● Work instruction:
Answer these questions using the report on the August 2016 shooting at the Daa home.
(a) According to Peerwani's report, how many times was Rhaffy Gabo shot in the back?
(b) Under oath more than a year later, how many policemen did police claim were present at the shootout?
(c) How many suspects does the most recent police narrative place at the Daa home?

● Quoted passage:
-- Opening Marker --

Peerwani’s findings listed the trajectories of many of the bullets as downward. Rhaffy Gabo, according to Peerwani’s report, was shot twice in the back.
Dr Peerwani concurred with Dr Venters. “It is my opinion that the autopsy findings support the eye witness narrative provided.”
Cross Examination of PO3 Allan Formilleza, November 8, 2017, Metropolitan Trial Court, Branch 42
Defense Counsel Gil Aquino: So Emil Garcia was not part of the operation?
PO3 Allan Formilleza: No sir.
Counsel Aquino: He was nowhere in sight at the time of the incident?
PO3 Formilleza: No sir.
Counsel Aquino: Only after?
PO3 Formilleza: After the incident.
Counsel Aquino: In fact you said he was the last to arrive even after the CIDG and the SOCO, yes?
PO3 Formilleza: Yes sir.
Counsel Aquino: Mr Witness, I would like you to read the information. Can you read the substantive part of the information?
PO3 Formilleza: “That on or about the 21st day of August 2016, in Quezon City Philippines, the abovenamed accused, without any justifiable cause, did then and there willfully, unlawfully, feloniously assault, attack, and employ personal violence or intimidation upon the following persons, to wit, PSI Emil de los Santos, PO3 Allan Formilleza, PO1 James Aggarao, and PO1 Melchor Navisaga, bonafide members of the Philippine National Police assigned at Police Station 6, IBP Road, Batasan Hills, this city.”
Counsel Aquino: Mr Witness, is that same PSI Emil de los Santos here the same PSI Emil Garcia that is your PCP Commander?
PO3 Formilleza: Yes sir.
Counsel Aquino: Is this the same PSI Emil Garcia that was supposedly not in the incident?
PO3 Formilleza: Yes sir.
Counsel Aquino: That was supposedly not part of the operation?
PO3 Formilleza: Yes sir, he was not.
The case for direct assault against Efren Morillo is still in court.
There are a number of inconsistencies between the police affidavits filed in the immediate aftermath of the shooting and the series of sworn testimonies the personnel of PS-6 offered a year after the encounter.
The first of the police narratives claim the operating team was composed of Allan Formilleza, James Aggarao, and Melchor Navisaga, led by precinct commander Emil Garcia. They arrived at the Daa household for a Tokhang operation, and were forced into a fatal encounter that killed four drug suspects and wounded one.
Under oath, more than a year later, the police claim there were three policemen present at the shootout, instead of the original four.
They said that Garcia was absent during the encounter on August 21. Garcia is the same precinct commander who gave an eyewitness television interview describing the incident, and who was named repeatedly in police reports as team leader, including reports he signed himself.
Garcia called it “a small mistake.” Formilleza said he was the team leader instead.
The most recent narrative has seven suspects present at the Daa home, instead of five. It also added that two other suspects had escaped with Morillo – possibly, Formilleza told Rappler, with a large cache of drugs.
Police now claim only Formilleza was part of the gunfight. The two other policemen, Navisaga and Aggarao, who were “several meters away,” did not fire their guns.
All of this means, based on autopsy reports and the police’s own narrative, that PO3 Allan Formilleza, alone, shot 14 bullets into five moving targets, 12 of them hitting the suspects in the head and trunk, all before Formilleza walked away unscathed.
There are many stories told about that Sunday afternoon in August. Almost every fact is disputed, except for one. Five men were shot. Four men were killed. The fifth man lived. – Rappler.com
Editor’s note: Unless stated otherwise, all data referring to total number of Quezon City fatalities resulted from a review of spot reports of deaths under investigation and armed encounters between July 2016 and January 2017 that the QCPD allowed Rappler to access. All quotations have been translated into English.

-- Closing Marker --

(Collected data)
-- Opening Marker --

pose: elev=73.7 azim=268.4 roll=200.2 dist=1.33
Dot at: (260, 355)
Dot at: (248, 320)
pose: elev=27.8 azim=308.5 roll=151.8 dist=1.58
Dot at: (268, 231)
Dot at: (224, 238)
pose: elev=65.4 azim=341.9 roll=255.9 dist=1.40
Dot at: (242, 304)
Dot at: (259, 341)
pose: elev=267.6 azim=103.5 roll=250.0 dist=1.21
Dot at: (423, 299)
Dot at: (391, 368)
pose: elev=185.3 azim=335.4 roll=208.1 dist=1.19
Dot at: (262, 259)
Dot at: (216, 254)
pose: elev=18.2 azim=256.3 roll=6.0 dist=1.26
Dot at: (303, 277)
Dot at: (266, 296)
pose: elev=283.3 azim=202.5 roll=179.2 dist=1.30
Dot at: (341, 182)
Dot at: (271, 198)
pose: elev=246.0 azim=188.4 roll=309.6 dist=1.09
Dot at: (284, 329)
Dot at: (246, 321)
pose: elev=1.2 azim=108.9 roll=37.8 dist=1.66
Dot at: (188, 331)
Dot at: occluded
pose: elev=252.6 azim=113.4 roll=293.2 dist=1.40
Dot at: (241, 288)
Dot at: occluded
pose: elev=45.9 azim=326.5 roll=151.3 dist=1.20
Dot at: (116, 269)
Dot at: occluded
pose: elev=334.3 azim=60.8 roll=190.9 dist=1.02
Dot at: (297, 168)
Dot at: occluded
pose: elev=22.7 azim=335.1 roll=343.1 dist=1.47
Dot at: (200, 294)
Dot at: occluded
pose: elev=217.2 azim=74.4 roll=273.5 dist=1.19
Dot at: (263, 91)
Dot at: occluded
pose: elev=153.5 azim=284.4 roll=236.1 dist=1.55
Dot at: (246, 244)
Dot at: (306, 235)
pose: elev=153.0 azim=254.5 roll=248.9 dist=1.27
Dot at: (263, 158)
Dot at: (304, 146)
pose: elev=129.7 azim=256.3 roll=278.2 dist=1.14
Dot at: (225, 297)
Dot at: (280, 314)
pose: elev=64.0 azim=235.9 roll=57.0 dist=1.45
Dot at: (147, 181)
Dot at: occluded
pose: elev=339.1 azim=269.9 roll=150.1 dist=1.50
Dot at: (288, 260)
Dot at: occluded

-- Closing Marker --

● Output of the exercise:
(a) Twice.
(b) Three.
(c) Seven.